Des dispositifs multiples
La mobilité est-elle freinée par des dispositifs trop nombreux et difficiles à mettre en place ? « Les acteurs (Pôle emploi, CCI, Missions locales, Opca...) et les dispositifs sont effectivement multiples », constate Kevin Lamare. « On se rend compte qu’il faut faire de l’individuel pour que cela fonctionne, comme par exemple la Préparation opérationnelle à l’emploi (POE). Ce sont les dispositifs les plus individualisés qui se révèlent les plus efficaces, mais ils coûtent plus cher. Quant au CPF, il est encore en rodage et doit monter en puissance. » Tous les intervenants de la table ronde s’accordent cependant sur le fait qu’il va falloir que les entreprises s’approprient ce nouvel outil. « Le fait que les formations soient à réaliser hors du temps de travail, le soir, ou le samedi matin, complique également la donne », selon Dominique Bisbau. De plus, la formation initiale manque de prospective sur les questions de mobilité. « Pourtant, à peine sortis de l’école, certains jeunes doivent déjà changer de secteur pour trouver un emploi », reprend Kevin Lamare. « La formation professionnelle ne peut pas régler tous les problèmes de la formation initiale. Une vision à long terme, sur les besoins en compétences et ceux des territoires, est indispensable.
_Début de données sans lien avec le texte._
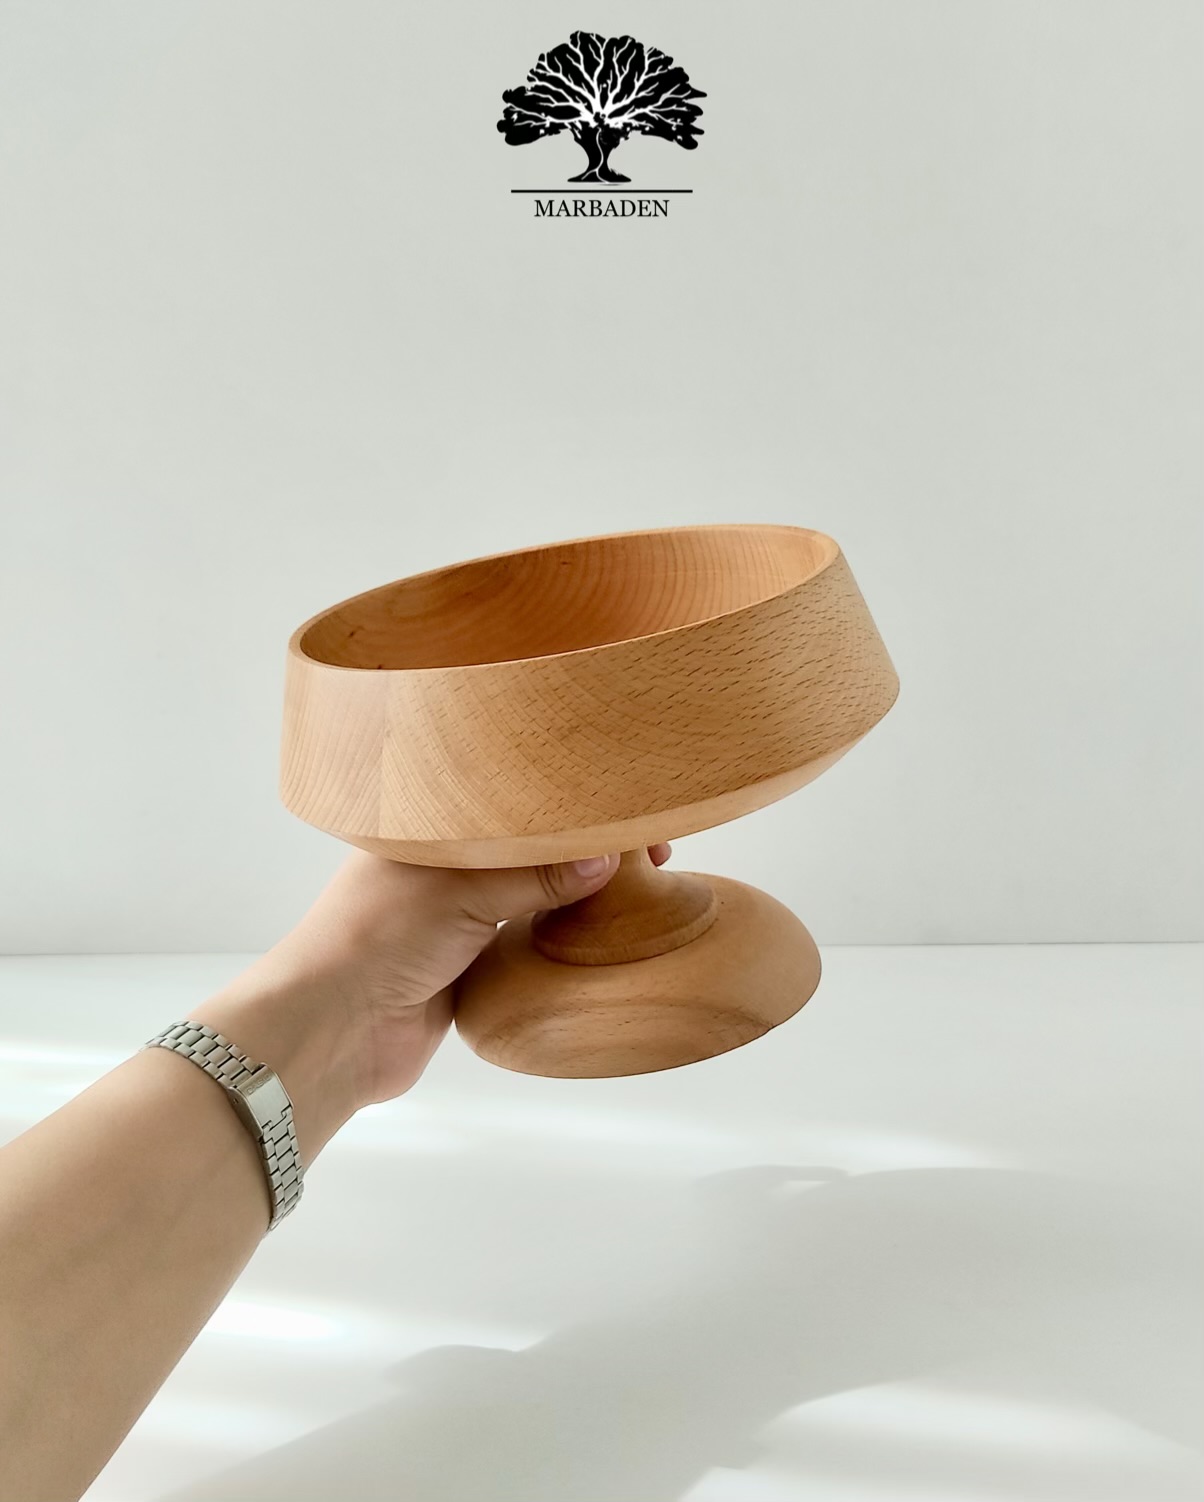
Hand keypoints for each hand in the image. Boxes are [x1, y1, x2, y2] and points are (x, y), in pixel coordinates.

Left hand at [194, 845, 670, 1160]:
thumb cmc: (377, 939)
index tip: (627, 818)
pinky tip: (602, 939)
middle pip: (530, 853)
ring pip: (532, 901)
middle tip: (651, 856)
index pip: (515, 807)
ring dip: (578, 899)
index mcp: (430, 830)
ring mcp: (455, 924)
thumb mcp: (461, 894)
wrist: (331, 1034)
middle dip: (585, 852)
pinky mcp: (467, 973)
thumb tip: (607, 861)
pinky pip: (526, 948)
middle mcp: (443, 872)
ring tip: (640, 892)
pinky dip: (561, 943)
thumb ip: (535, 878)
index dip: (570, 810)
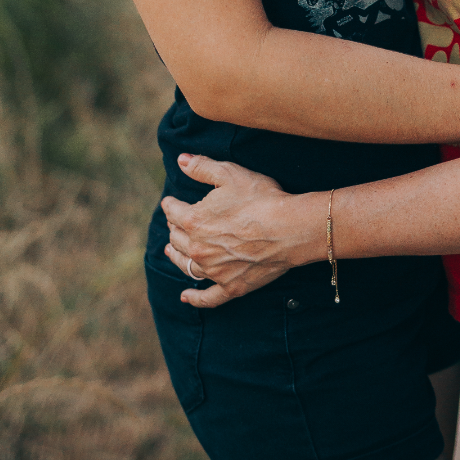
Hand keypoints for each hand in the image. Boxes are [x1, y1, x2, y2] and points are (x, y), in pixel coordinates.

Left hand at [162, 154, 316, 308]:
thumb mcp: (230, 174)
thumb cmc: (261, 198)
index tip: (170, 202)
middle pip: (178, 238)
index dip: (171, 205)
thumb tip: (181, 160)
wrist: (288, 228)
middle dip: (174, 228)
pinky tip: (186, 297)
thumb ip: (202, 167)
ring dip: (176, 257)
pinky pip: (207, 297)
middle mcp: (198, 249)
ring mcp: (214, 271)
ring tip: (171, 251)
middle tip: (175, 223)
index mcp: (194, 220)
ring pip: (186, 265)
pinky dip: (195, 298)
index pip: (173, 212)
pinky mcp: (230, 286)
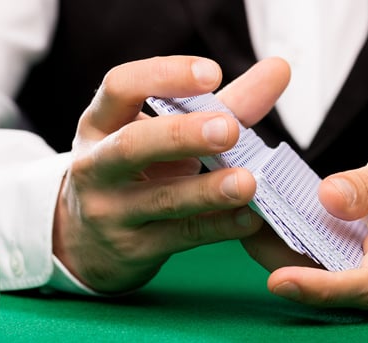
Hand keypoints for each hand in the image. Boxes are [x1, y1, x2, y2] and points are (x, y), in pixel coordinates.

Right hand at [53, 56, 290, 292]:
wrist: (88, 241)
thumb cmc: (137, 172)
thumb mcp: (163, 134)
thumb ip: (222, 104)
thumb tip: (279, 68)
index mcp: (100, 124)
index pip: (119, 87)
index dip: (163, 75)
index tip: (212, 73)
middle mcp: (96, 166)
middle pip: (133, 145)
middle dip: (182, 135)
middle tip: (229, 129)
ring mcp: (110, 211)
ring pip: (161, 198)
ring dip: (207, 190)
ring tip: (247, 182)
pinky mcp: (134, 248)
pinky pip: (182, 236)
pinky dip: (219, 227)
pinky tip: (250, 218)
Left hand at [242, 144, 367, 308]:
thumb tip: (328, 197)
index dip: (322, 287)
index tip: (279, 280)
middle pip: (338, 292)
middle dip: (288, 271)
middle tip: (247, 236)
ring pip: (326, 286)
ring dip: (283, 261)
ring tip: (249, 226)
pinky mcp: (360, 279)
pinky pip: (325, 275)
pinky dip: (293, 256)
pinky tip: (266, 232)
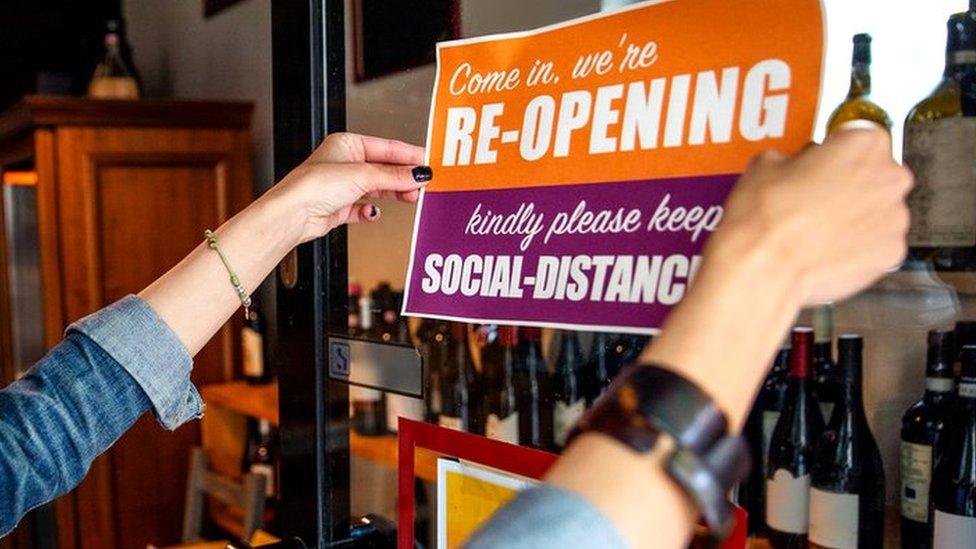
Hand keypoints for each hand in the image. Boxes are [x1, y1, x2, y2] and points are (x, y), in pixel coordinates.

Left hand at [269, 132, 429, 243]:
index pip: (386, 147)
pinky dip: (370, 211)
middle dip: (403, 177)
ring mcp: (341, 186)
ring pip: (376, 188)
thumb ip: (393, 175)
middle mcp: (344, 163)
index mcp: (347, 144)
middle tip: (423, 184)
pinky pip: (362, 208)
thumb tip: (418, 173)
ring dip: (393, 193)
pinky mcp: (338, 207)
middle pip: (383, 169)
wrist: (293, 214)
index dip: (409, 155)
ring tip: (410, 197)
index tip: (429, 161)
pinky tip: (373, 213)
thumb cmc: (313, 185)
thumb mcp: (362, 175)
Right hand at [710, 126, 911, 304]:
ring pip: (879, 211)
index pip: (860, 136)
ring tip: (819, 228)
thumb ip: (795, 158)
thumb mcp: (766, 164)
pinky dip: (859, 246)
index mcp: (863, 144)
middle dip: (851, 184)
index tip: (825, 161)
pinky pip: (878, 244)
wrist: (764, 268)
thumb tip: (794, 167)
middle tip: (817, 197)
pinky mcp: (890, 254)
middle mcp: (889, 177)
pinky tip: (828, 248)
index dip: (837, 150)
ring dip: (857, 216)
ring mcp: (895, 219)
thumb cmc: (766, 218)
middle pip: (876, 173)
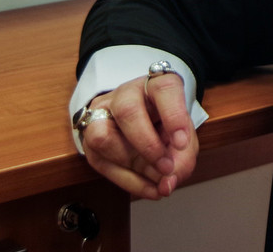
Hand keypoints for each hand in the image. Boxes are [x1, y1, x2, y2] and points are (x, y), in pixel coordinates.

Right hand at [81, 70, 197, 199]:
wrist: (142, 127)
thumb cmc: (165, 128)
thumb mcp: (183, 138)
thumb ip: (182, 159)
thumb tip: (166, 184)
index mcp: (154, 85)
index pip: (163, 88)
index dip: (173, 115)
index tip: (181, 142)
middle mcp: (125, 94)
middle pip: (128, 111)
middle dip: (148, 146)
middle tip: (166, 167)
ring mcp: (102, 114)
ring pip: (103, 136)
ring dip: (133, 165)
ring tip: (157, 177)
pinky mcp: (89, 139)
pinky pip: (102, 162)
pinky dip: (129, 181)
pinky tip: (148, 187)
Il aurait aussi fallu anticiper la transition numérique, il y a dix ans. » Pour Dominique Bisbau, les jeunes doivent prendre conscience de la chance qu’ils ont de pouvoir être formés gratuitement. Même si c’est « au prix » de quelques kilomètres... Pour favoriser la mobilité, Alexia Simonot met en avant les solutions collaboratives, Blablacar par exemple. « De mon côté, j’aimerais sensibiliser les enseignants à la réalité de la mobilité et de l’adaptation au travail avec le concours de certains de mes clients », poursuit Corinne Cabanes. « Midi-Pyrénées est par exemple un grand territoire agricole et beaucoup de petites entreprises qui produisent les fleurons de notre terroir peinent à recruter. »
Pour favoriser la mobilité, il faut peut-être la rendre également plus attractive, la mobilité subie restant compliquée et anxiogène. Il suffit de prendre l’exemple de la mobilité internationale, tout aussi complexe, mais qui semble plus facile à gérer. « Il faut donner envie aux jeunes et que les entreprises soient prêtes à mettre tous les moyens en place pour attirer les profils qui les intéressent », conclut Corinne Cabanes.
Agnès Frémiot
Photos : Hélènes Ressayres – ToulEmploi.